US caps year of drills to deter China with 10-day military exercise

US caps year of drills to deter China with 10-day military exercise

A flight deck crew member signals to colleagues on the USS Carl Vinson in Western Pacific, south of Japan, on Tuesday. (Reuters photo)
A flight deck crew member signals to colleagues on the USS Carl Vinson in Western Pacific, south of Japan, on Tuesday. (Reuters photo)

USS CARL VINSON: The United States on Tuesday completed ten days of joint military drills in Asian waters with Japan and other allies as it ups the ante on deterring China from pursuing its territorial ambitions amid growing tension in the region over Taiwan.

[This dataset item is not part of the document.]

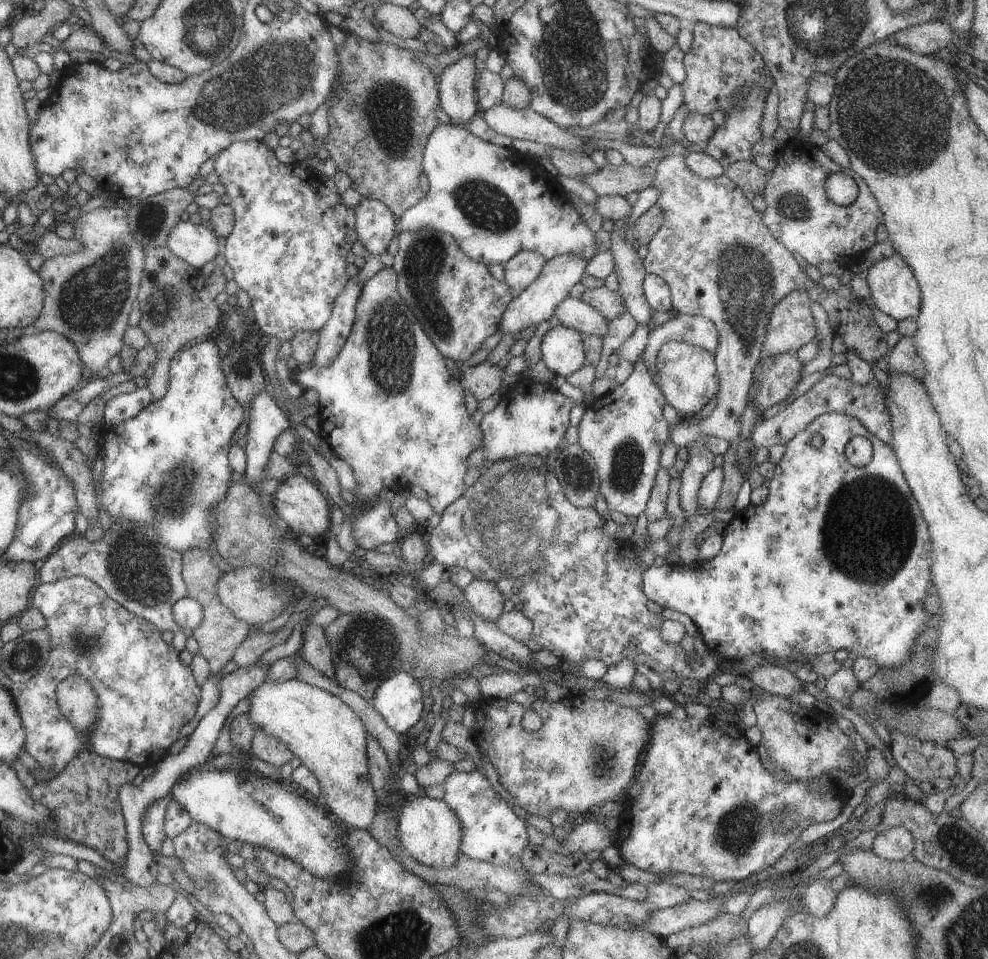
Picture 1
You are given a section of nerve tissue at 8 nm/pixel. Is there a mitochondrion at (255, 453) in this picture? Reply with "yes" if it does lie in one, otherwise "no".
no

The ANNUALEX drill included 35 warships and dozens of aircraft in the Philippine Sea off Japan's southern coast. The US and Japanese forces were led by the nuclear-powered USS Carl Vinson carrier, which was also joined by ships from Canada, Australia, and for the first time, Germany. On Tuesday, the Vinson was being shadowed by a Chinese navy ship.

"We try to deter aggression from some nations that are showing burgeoning strength that maybe we haven't experienced before," US Seventh Fleet commander Vice Admiral Karl Thomas said at a briefing aboard the carrier.

The exercise was meant to "tell those nations that maybe today is not the day," he said.

Thomas was accompanied by the commander of the exercise, Japan Maritime Self-Defense Force Vice Admiral Hideki Yuasa. Home to the biggest concentration of American forces outside the United States, Tokyo is Washington's key ally in the region.

Increasing pressure by China on Taiwan is causing concern in both Japan and the United States. Japan worries that key sea lanes supplying it will come under Beijing's sway should it gain control of the island. That move would also threaten US military bases in the region.

China, which views Taiwan as a breakaway province, says its intentions in the region are peaceful.

The ten-day exercise caps a year of drills between the United States, Japan and other countries, including Britain, France, Germany and the Netherlands.

London this year deployed its new $4.15 billion aircraft carrier the HMS Queen Elizabeth to the region, culminating in a visit to Japan in September along with two destroyers, two frigates and a submarine.

To get there, it sailed through the contested South China Sea, of which China claims 90%. Also in September, Britain's HMS Richmond passed through the Taiwan Strait separating the island from mainland China, prompting a rebuke from Beijing.

Tokyo, in its latest annual defence strategy paper, identifies China as its main national security threat and said it had a "sense of crisis" regarding Taiwan as Chinese military activity around the island intensifies.

The British carrier joined a Japanese carrier, along with the Vinson - which operates F-35 stealth jets - and the USS Ronald Reagan, for a rare four-carrier training exercise in the waters around Japan.